### Exercises
1. In the text about The Opera Locos, which character is described as a pop-loving counter-tenor?
2. Repeat word for word the part of the text about The Opera Locos starting at "The Virtuosity Behind" and ending at "them somewhere unexpected.".

### Text segment
== Segment start ==

This search for “antagonistic genres” is the engine room of Yllana’s longevity. It is a creative restlessness that refuses to let the company settle into a comfortable rhythm. They have tackled everything from westerns to sci-fi, but it is in the hallowed halls of classical music where they have found some of their most fertile ground. Before The Opera Locos, there was PaGAGnini, a string quartet show that proved classical virtuosity and physical comedy were not mutually exclusive.

“We inserted the word ‘Gag’ into Paganini to create PaGAGnini,” O’Curneen says. “It was high-quality performance, but using physical theatre—clown antics—to create humour. That travelled around the world, and so we started to look into opera and the arias. We felt that we could create a similar experience, obviously cherry-picking the best arias and creating a storyline for our show.”

This isn’t a small, localised experiment, either. Yllana has scaled this specific brand of madness into a global franchise. “We’re now in the midst of a new production in Buenos Aires in April,” O’Curneen notes casually. “So we’re gonna have about three or four productions running at the same time.” It is a testament to the fact that while languages barrier, a pratfall in C-Major lands in any hemisphere.

The Virtuosity Behind the Vaudeville

The result is a show that feels custom-built to dismantle the barriers often erected around the opera house. The Opera Locos features five eccentric singers—Alfredo, a worn-out tenor chasing past glories; Enrique, a swaggering baritone; Franelli, a pop-loving counter-tenor; Maria, a dreamy soprano; and Carmen, a wild mezzo.

To the uninitiated, these characters might seem like broad strokes, but O’Curneen reveals that this is a calculated invitation. “We want something recognisable so that when the curtain opens, and the characters come out, we’re already engaged with the audience,” he explains. “That sense of visual recognition is so important for the success of the show, just as the audio recognition.” By grounding the audience in familiar archetypes—the Diva, the Macho Man, the Fool—Yllana buys the freedom to take them somewhere unexpected.

However, the comedy cannot exist without the credibility. You cannot satirize virtuosity unless you possess it first.

“Definitely. The premise is you need high-standard singers—top-notch singers,” O’Curneen insists. “Obviously, you’re looking for singers who have a potential to come into our world of physical theatre and acting, but first they have to hit the notes with perfection. We had a pre-playlist of the best arias, amongst them Nessun dorma or O mio babbino caro. These have to be sung as everybody expects; you have to hit the note.”

This rigorous casting process highlights the unique challenge Yllana sets for its performers. The world of opera is often one of stillness, of “park and bark,” where the voice is everything, and the body is merely a vessel. Yllana demands that the vessel be as expressive as the voice.

“Once we selected the singers, we would ask them to do certain routines just to see how well they express themselves in body movement and physical gesture,” O’Curneen says. “Based on that potential, we would select the five voices of opera. Once we went into our rehearsal studio, we had to train them. They sang very well, but we had to train them to express themselves in movement without using words. That was an amazing experience because they were very enthusiastic. Sometimes they would say that from their experience in opera, the directive was ‘just stand there and sing.’ For us, it was completely contrary: get used to a lot of movement, but also sing.”

The Eloquence of Silence

While the singing is the headline act, the secret weapon of The Opera Locos is its manipulation of silence. O’Curneen speaks of the show’s rhythm not just as a musical conductor, but as a master of suspense.

== Segment end ==

### Input data

== Segment start ==

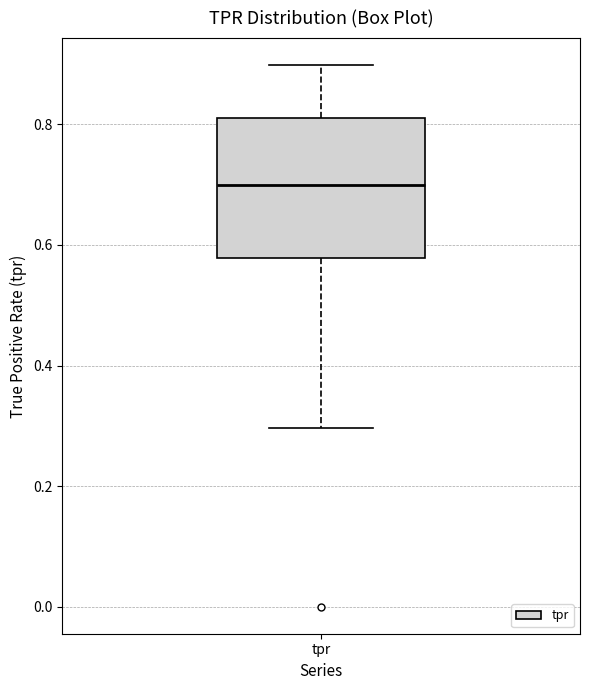

Transcribe this box plot: give where the median line is, the range the box spans, and where the two whiskers end, as read against the y-axis. The values are not printed on the chart, so give them approximately, as read against the axis.

median 0.70, box 0.58 to 0.82, whiskers 0.30 to 0.90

== Segment end ==

### Replies
1. Franelli

2.
The Virtuosity Behind the Vaudeville

The result is a show that feels custom-built to dismantle the barriers often erected around the opera house. The Opera Locos features five eccentric singers—Alfredo, a worn-out tenor chasing past glories; Enrique, a swaggering baritone; Franelli, a pop-loving counter-tenor; Maria, a dreamy soprano; and Carmen, a wild mezzo.

To the uninitiated, these characters might seem like broad strokes, but O’Curneen reveals that this is a calculated invitation. “We want something recognisable so that when the curtain opens, and the characters come out, we’re already engaged with the audience,” he explains. “That sense of visual recognition is so important for the success of the show, just as the audio recognition.” By grounding the audience in familiar archetypes—the Diva, the Macho Man, the Fool—Yllana buys the freedom to take them somewhere unexpected.